I’m down because I’ve made no progress at a project for work for a few months now. Everything seems to be breaking and out of my control, it’s a bit tiresome to deal with. Plus the Tariffs have derailed whatever FI plans I had, so I’m pretty much stuck here.
During lunch with my colleagues today some of them expressed that my home country is desirable to live in from a security and convenience perspective (from Singapore). But Singapore is also soul-less and boring, and that irks me. I still want to have the chance to live overseas in a cooler and more relaxed climate, but yeah with the job market being shit and tariffs ruining everything, I might be stuck in Singapore for life.
I drove across the state and back to visit my extended family. I learned I truly don’t belong anywhere. The drive was long, through trump country, with billboards for confederate history month, and my family are maga.
I wish this was satire.
Also traveling as a single parent is exhausting
Very good, played Terraria the whole day with my main partner, had good sex, and ate well.
Why are you asking?
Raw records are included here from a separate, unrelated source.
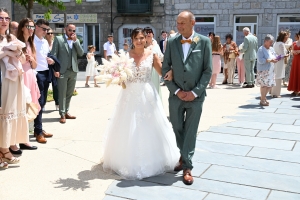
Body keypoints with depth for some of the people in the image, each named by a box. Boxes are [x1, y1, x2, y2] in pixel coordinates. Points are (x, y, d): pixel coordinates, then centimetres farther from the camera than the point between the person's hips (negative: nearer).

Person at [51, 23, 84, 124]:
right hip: (62, 71, -5)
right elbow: (54, 55, -3)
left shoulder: (76, 40, 14)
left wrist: (75, 41, -6)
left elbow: (81, 53, 1)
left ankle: (66, 112, 21)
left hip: (73, 71, 5)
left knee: (69, 93, 11)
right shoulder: (58, 39, 1)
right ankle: (62, 114, 4)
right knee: (62, 94, -2)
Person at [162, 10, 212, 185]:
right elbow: (165, 69, 2)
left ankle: (187, 166, 13)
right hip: (176, 95, 3)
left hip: (196, 96, -2)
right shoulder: (171, 42, 2)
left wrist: (195, 92, -11)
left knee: (191, 132, 3)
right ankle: (184, 157, 35)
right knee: (178, 129, 13)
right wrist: (176, 90, -7)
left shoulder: (204, 42, -3)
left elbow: (208, 70, -4)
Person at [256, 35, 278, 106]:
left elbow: (275, 56, 17)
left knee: (270, 85, 11)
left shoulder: (271, 49, 12)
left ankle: (264, 97, 30)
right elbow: (261, 60, -21)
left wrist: (276, 59, -7)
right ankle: (262, 100, 6)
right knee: (264, 85, -5)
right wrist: (270, 60, -24)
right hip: (263, 70, -8)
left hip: (270, 70, 8)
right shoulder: (261, 49, -13)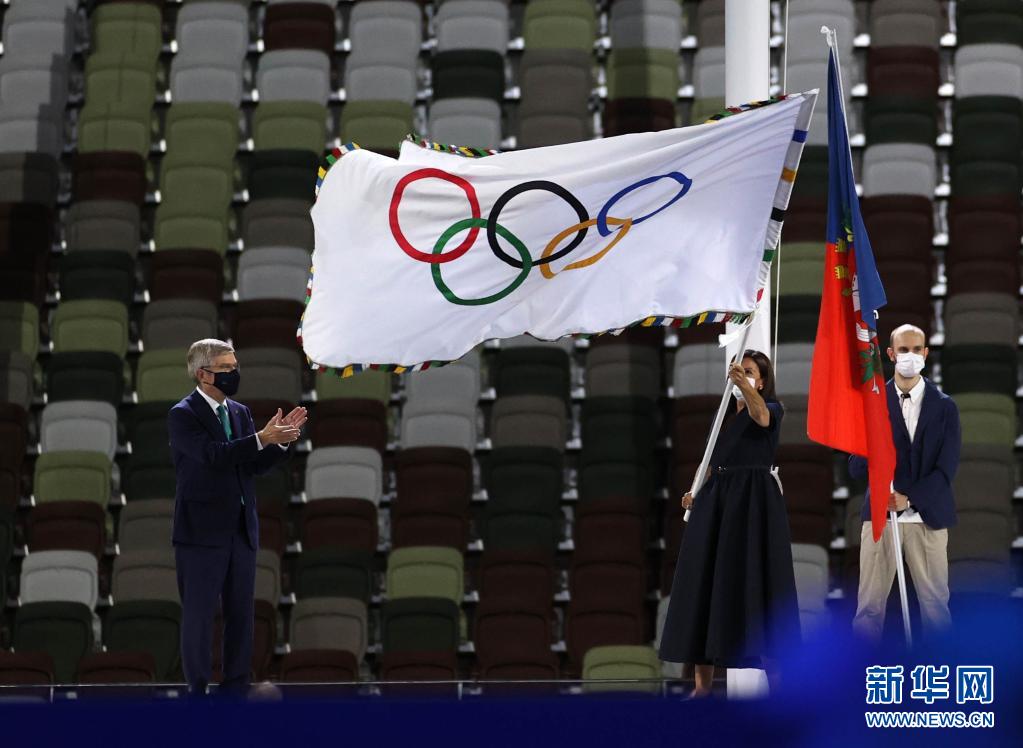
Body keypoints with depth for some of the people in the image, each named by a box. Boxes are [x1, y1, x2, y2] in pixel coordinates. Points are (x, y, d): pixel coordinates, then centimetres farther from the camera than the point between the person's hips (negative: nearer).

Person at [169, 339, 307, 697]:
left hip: (241, 529, 6)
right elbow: (213, 454, -23)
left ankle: (235, 688, 14)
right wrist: (261, 438, -28)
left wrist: (281, 441, -9)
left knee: (241, 613, 8)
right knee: (199, 613, 0)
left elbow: (255, 465, 8)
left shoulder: (240, 412, 12)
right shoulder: (183, 415, -9)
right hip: (202, 530, -6)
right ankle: (197, 690, 6)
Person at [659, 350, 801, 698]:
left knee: (755, 584, -9)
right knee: (704, 584, 2)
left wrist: (744, 386, -44)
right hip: (715, 501, 6)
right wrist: (694, 492, 3)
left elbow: (761, 416, -26)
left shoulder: (772, 408, -1)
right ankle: (702, 684, 4)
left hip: (753, 499, -6)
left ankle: (773, 677, -6)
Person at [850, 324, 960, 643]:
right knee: (869, 606, -3)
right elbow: (856, 468, 2)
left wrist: (909, 498, -13)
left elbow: (947, 467, -1)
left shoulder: (943, 406, 6)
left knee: (936, 603, 2)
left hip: (927, 517, 0)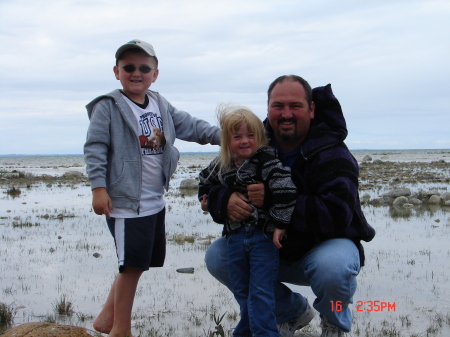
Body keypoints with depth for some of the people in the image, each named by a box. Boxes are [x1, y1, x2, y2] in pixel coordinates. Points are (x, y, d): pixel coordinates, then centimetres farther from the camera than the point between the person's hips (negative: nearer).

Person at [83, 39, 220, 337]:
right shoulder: (108, 107, -8)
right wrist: (98, 187, -19)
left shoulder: (161, 106, 11)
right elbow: (94, 148, -12)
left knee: (135, 265, 16)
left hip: (155, 201, 8)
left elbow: (190, 126, 9)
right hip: (126, 201, -7)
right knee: (132, 265, -2)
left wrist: (221, 135, -4)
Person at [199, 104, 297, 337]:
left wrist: (280, 224, -24)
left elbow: (286, 190, -26)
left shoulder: (267, 162, -16)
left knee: (260, 293, -5)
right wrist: (206, 200, 18)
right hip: (235, 237, 6)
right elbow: (205, 180, 26)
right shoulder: (221, 166, 4)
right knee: (241, 290, 18)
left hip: (264, 237, -6)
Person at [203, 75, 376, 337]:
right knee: (216, 257, -11)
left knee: (332, 266, -39)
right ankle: (294, 312, 11)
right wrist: (225, 201, -30)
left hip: (327, 244, -5)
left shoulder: (331, 153, -21)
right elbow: (212, 188, -4)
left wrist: (273, 199, -38)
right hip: (275, 249, 6)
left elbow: (337, 215, -35)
Like what does it give you? You don’t know me or mostly anyone here personally, right? Why are you invested/interested in the minutiae of our day-to-day lives? (I’m not saying it’s bad, just very unusual, which is why I’m asking)
Wow, that is alot of information, glad your day was this good, and I’m asking because it feels a bit nice yknow.
Some people could have had a good day but nobody to share it with, or a bad day and nobody to talk to, I’m not gaining anything though 😊
I definitely don’t believe that last statement. People don’t just randomly do things without getting something out of it.
But you actually answered me, what you’re getting out of it is the possibility of making other people feel good/better, the thought of which makes you feel good. That is what you’re getting out of it. You said “it feels a bit nice yknow”.
Why do you say you’re getting something out of it (“feels a bit nice”) and then at the same time say “I’m not gaining anything”? This is a direct contradiction.
Why are you grilling them? It’s better than making others feel bad to make yourself feel better…
Don’t answer if you don’t like the question. Why be a dck about it?
Where am I “grilling them”? I’m just asking about their motivation. Is that wrong?
Oh my bad then, yeah I do gain that, the feeling of making somebody feel better inturn making me feel good is what I gain.
I said I don’t gain anything because in the literal since, I’m not gaining information or anything physical really, but yeah ig I do gain something.
I see, makes sense :) interesting and lovely to hear.
How was your day?
My day was awesome. Went for a walk this morning before a light drizzle rain. Went to the movies with my gf. Then we fixed dinner and watched another movie. Took her home and now studying some programming stuff.